PROBLEM :: Give the lines of the material verbatim, from the first line to the line with "list [99, 299, 1143, 1037]", including both.

DATASET EXTRACT: Begin

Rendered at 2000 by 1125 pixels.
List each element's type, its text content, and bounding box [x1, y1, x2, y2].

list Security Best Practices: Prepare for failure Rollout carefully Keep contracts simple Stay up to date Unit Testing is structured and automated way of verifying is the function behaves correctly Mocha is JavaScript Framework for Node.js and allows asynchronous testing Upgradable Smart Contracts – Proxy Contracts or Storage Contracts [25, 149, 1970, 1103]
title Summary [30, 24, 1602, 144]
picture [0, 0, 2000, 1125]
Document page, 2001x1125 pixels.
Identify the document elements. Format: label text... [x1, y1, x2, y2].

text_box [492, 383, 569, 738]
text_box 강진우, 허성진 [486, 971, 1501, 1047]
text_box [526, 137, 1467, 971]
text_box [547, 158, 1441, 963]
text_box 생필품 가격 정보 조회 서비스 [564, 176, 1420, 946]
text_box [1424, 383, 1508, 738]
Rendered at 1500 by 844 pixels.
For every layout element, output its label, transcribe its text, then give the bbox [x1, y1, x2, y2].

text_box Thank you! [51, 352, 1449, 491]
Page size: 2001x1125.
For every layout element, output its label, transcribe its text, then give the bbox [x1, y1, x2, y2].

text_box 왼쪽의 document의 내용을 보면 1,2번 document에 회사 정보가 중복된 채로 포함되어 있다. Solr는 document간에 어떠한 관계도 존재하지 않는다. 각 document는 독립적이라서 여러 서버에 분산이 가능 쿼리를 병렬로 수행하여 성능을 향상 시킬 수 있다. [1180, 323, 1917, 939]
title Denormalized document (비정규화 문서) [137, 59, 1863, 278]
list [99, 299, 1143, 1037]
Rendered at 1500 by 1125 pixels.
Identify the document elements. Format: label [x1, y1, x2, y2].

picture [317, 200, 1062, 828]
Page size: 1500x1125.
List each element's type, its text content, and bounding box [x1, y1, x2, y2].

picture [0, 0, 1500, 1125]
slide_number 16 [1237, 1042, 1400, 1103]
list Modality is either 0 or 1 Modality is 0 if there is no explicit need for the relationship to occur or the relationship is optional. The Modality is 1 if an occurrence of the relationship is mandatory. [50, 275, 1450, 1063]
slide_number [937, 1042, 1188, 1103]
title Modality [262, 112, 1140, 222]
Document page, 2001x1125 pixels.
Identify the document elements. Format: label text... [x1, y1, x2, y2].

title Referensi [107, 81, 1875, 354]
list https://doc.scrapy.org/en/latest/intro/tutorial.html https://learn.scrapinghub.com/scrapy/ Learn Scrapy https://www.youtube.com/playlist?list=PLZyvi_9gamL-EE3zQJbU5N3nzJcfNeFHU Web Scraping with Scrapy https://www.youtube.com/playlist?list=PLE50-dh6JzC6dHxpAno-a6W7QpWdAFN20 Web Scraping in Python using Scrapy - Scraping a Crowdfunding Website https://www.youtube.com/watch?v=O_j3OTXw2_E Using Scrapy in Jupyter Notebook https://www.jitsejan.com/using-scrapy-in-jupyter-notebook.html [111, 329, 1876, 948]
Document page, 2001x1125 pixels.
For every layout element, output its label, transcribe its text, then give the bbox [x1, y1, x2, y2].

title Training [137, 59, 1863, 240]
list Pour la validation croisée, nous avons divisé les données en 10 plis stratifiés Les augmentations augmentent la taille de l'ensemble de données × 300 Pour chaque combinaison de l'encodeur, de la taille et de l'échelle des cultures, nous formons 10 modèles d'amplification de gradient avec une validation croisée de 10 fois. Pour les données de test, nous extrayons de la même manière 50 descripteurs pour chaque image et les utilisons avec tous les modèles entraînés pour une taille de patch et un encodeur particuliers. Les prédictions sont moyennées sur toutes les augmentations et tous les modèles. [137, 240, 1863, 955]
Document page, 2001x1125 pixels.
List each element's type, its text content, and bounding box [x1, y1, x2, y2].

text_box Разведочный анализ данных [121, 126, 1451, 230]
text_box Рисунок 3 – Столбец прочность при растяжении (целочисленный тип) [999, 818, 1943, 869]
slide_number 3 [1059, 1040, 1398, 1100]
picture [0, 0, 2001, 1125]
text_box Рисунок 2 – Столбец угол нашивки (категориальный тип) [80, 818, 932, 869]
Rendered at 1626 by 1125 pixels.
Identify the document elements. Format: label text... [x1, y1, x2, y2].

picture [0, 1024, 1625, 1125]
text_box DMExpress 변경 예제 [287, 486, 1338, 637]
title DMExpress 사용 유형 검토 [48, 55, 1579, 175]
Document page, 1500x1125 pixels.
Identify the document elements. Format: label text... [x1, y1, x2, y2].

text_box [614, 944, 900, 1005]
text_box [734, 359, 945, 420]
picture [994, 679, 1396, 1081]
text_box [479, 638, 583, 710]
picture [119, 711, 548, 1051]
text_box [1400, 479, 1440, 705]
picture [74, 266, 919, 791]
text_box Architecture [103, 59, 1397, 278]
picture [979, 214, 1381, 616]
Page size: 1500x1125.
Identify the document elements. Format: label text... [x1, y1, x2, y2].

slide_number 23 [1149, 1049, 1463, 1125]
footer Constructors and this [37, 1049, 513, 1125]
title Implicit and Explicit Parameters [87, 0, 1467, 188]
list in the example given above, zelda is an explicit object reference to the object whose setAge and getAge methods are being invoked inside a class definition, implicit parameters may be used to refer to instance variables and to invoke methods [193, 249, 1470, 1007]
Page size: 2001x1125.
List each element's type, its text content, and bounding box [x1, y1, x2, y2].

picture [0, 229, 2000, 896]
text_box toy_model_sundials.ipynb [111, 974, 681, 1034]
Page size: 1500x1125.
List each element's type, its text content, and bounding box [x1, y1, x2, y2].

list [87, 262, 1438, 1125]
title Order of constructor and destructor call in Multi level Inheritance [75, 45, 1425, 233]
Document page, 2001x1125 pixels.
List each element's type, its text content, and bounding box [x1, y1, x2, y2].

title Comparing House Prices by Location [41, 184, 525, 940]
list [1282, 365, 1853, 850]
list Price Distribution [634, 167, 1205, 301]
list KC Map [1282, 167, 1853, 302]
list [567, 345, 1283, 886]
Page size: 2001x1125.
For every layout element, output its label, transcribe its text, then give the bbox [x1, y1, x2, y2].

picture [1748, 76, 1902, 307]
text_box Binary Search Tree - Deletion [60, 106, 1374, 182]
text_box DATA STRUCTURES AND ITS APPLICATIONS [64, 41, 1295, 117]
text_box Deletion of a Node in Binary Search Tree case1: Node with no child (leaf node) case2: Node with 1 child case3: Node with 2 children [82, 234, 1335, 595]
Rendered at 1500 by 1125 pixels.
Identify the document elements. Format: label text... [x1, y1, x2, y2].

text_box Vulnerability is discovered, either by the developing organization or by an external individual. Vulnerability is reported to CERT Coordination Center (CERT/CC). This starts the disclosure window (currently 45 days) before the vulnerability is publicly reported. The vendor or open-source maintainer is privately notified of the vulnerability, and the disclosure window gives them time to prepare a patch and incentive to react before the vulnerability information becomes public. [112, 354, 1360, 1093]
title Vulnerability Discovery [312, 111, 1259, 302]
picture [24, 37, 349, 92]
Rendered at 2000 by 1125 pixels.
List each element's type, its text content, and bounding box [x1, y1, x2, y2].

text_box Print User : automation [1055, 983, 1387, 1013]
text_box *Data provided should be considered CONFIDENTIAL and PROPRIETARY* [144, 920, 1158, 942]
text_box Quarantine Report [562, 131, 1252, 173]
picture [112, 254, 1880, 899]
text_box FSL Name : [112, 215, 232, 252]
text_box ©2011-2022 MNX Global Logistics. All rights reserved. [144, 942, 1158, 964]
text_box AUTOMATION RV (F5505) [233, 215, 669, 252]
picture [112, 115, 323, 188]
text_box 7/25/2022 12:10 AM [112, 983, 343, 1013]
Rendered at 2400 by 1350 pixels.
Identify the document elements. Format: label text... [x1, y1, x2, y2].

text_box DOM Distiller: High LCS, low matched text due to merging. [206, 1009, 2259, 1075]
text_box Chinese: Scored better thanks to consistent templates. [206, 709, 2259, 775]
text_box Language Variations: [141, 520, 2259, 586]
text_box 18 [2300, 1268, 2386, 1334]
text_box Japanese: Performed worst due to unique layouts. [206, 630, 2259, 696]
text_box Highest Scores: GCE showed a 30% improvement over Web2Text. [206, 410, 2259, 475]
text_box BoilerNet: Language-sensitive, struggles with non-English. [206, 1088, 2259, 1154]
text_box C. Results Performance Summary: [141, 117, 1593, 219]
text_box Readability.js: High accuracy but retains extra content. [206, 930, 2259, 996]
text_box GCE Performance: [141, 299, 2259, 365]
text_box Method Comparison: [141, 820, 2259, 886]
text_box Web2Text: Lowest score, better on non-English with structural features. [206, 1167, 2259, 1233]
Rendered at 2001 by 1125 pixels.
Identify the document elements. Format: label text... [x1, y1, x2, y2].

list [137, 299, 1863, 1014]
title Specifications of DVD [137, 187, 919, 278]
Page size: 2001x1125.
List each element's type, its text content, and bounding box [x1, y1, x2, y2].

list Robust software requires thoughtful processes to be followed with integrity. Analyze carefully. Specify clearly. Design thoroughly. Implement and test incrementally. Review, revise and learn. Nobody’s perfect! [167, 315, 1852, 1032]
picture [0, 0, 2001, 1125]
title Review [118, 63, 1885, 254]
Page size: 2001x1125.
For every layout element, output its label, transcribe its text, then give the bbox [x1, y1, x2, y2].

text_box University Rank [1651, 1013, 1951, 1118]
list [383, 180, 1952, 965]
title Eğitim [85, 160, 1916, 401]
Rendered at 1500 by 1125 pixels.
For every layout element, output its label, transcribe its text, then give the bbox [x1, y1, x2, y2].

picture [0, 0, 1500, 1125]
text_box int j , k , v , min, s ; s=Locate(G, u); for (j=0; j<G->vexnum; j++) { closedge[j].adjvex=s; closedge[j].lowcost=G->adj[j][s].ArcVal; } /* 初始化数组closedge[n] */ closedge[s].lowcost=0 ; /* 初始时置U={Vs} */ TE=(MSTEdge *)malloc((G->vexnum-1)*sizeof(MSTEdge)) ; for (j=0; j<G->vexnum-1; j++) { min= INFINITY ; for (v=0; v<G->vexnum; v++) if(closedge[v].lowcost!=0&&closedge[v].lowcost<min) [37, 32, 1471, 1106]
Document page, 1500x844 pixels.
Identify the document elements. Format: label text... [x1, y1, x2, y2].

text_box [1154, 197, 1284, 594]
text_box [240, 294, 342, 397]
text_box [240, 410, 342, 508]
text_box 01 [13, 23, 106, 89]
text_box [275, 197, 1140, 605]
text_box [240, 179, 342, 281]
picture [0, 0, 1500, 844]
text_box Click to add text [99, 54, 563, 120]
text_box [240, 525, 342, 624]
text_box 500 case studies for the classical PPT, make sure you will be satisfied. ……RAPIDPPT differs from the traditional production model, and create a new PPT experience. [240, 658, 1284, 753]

DATASET EXTRACT: End

RESPONSE BOX ::
Rendered at 2000 by 1125 pixels.
List each element's type, its text content, and bounding box [x1, y1, x2, y2].

list Security Best Practices: Prepare for failure Rollout carefully Keep contracts simple Stay up to date Unit Testing is structured and automated way of verifying is the function behaves correctly Mocha is JavaScript Framework for Node.js and allows asynchronous testing Upgradable Smart Contracts – Proxy Contracts or Storage Contracts [25, 149, 1970, 1103]
title Summary [30, 24, 1602, 144]
picture [0, 0, 2000, 1125]
Document page, 2001x1125 pixels.
Identify the document elements. Format: label text... [x1, y1, x2, y2].

text_box [492, 383, 569, 738]
text_box 강진우, 허성진 [486, 971, 1501, 1047]
text_box [526, 137, 1467, 971]
text_box [547, 158, 1441, 963]
text_box 생필품 가격 정보 조회 서비스 [564, 176, 1420, 946]
text_box [1424, 383, 1508, 738]
Rendered at 1500 by 844 pixels.
For every layout element, output its label, transcribe its text, then give the bbox [x1, y1, x2, y2].

text_box Thank you! [51, 352, 1449, 491]
Page size: 2001x1125.
For every layout element, output its label, transcribe its text, then give the bbox [x1, y1, x2, y2].

text_box 왼쪽의 document의 내용을 보면 1,2번 document에 회사 정보가 중복된 채로 포함되어 있다. Solr는 document간에 어떠한 관계도 존재하지 않는다. 각 document는 독립적이라서 여러 서버에 분산이 가능 쿼리를 병렬로 수행하여 성능을 향상 시킬 수 있다. [1180, 323, 1917, 939]
title Denormalized document (비정규화 문서) [137, 59, 1863, 278]
list [99, 299, 1143, 1037]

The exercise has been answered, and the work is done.